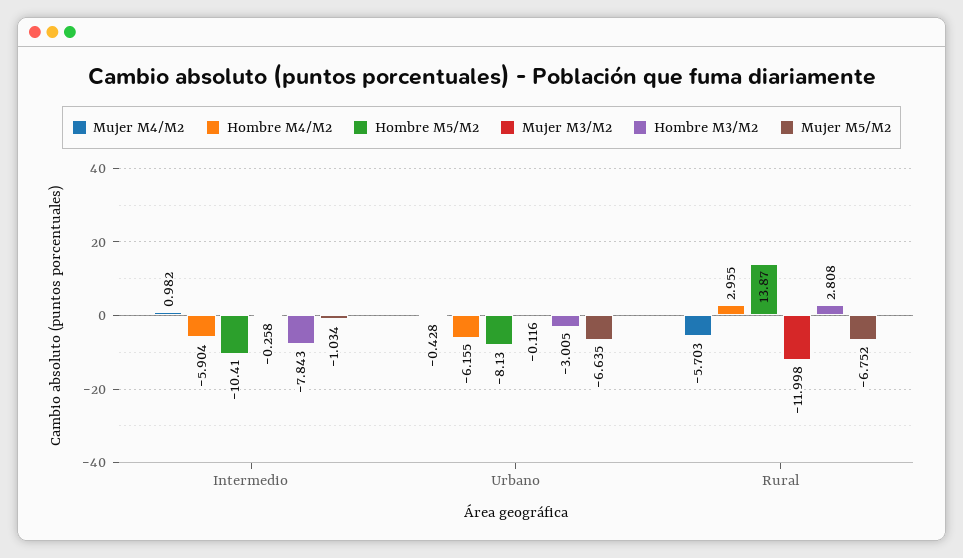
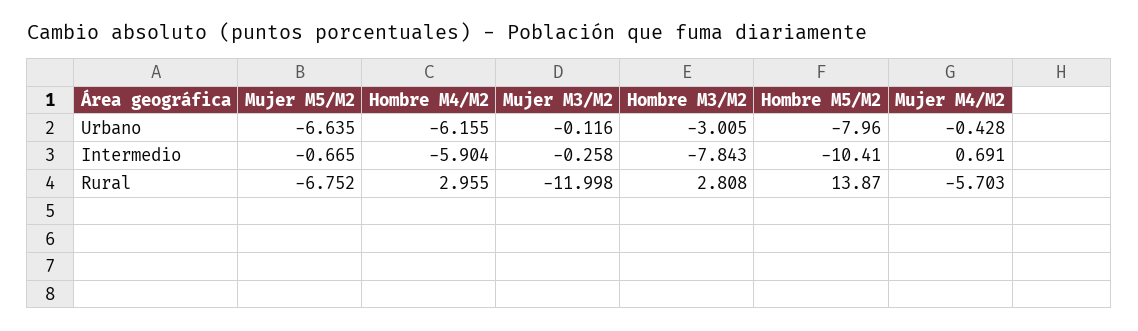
  {
    "Mujer M4/M2": {
-     "Intermedio": 0.982,
+     "Intermedio": 0.691,
      "Urbano": -0.428,
      "Rural": -5.703
    },
    "Hombre M4/M2": {
      "Intermedio": -5.904,
      "Urbano": -6.155,
      "Rural": 2.955
    },
    "Hombre M5/M2": {
      "Intermedio": -10.41,
-     "Urbano": -8.13,
+     "Urbano": -7.96,
      "Rural": 13.87
    },
    "Mujer M3/M2": {
      "Intermedio": -0.258,
      "Urbano": -0.116,
      "Rural": -11.998
    },
    "Hombre M3/M2": {
      "Intermedio": -7.843,
      "Urbano": -3.005,
      "Rural": 2.808
    },
    "Mujer M5/M2": {
-     "Intermedio": -1.034,
+     "Intermedio": -0.665,
      "Urbano": -6.635,
      "Rural": -6.752
    }
  }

_THE PROBLEM_. When pictures appear among the entries, skip them and copy all remaining text precisely.

_SOLVED PROBLEM_.
  {
    "Mujer M4/M2": {
-     "Intermedio": 0.982,
+     "Intermedio": 0.691,
      "Urbano": -0.428,
      "Rural": -5.703
    },
    "Hombre M4/M2": {
      "Intermedio": -5.904,
      "Urbano": -6.155,
      "Rural": 2.955
    },
    "Hombre M5/M2": {
      "Intermedio": -10.41,
-     "Urbano": -8.13,
+     "Urbano": -7.96,
      "Rural": 13.87
    },
    "Mujer M3/M2": {
      "Intermedio": -0.258,
      "Urbano": -0.116,
      "Rural": -11.998
    },
    "Hombre M3/M2": {
      "Intermedio": -7.843,
      "Urbano": -3.005,
      "Rural": 2.808
    },
    "Mujer M5/M2": {
-     "Intermedio": -1.034,
+     "Intermedio": -0.665,
      "Urbano": -6.635,
      "Rural": -6.752
    }
  }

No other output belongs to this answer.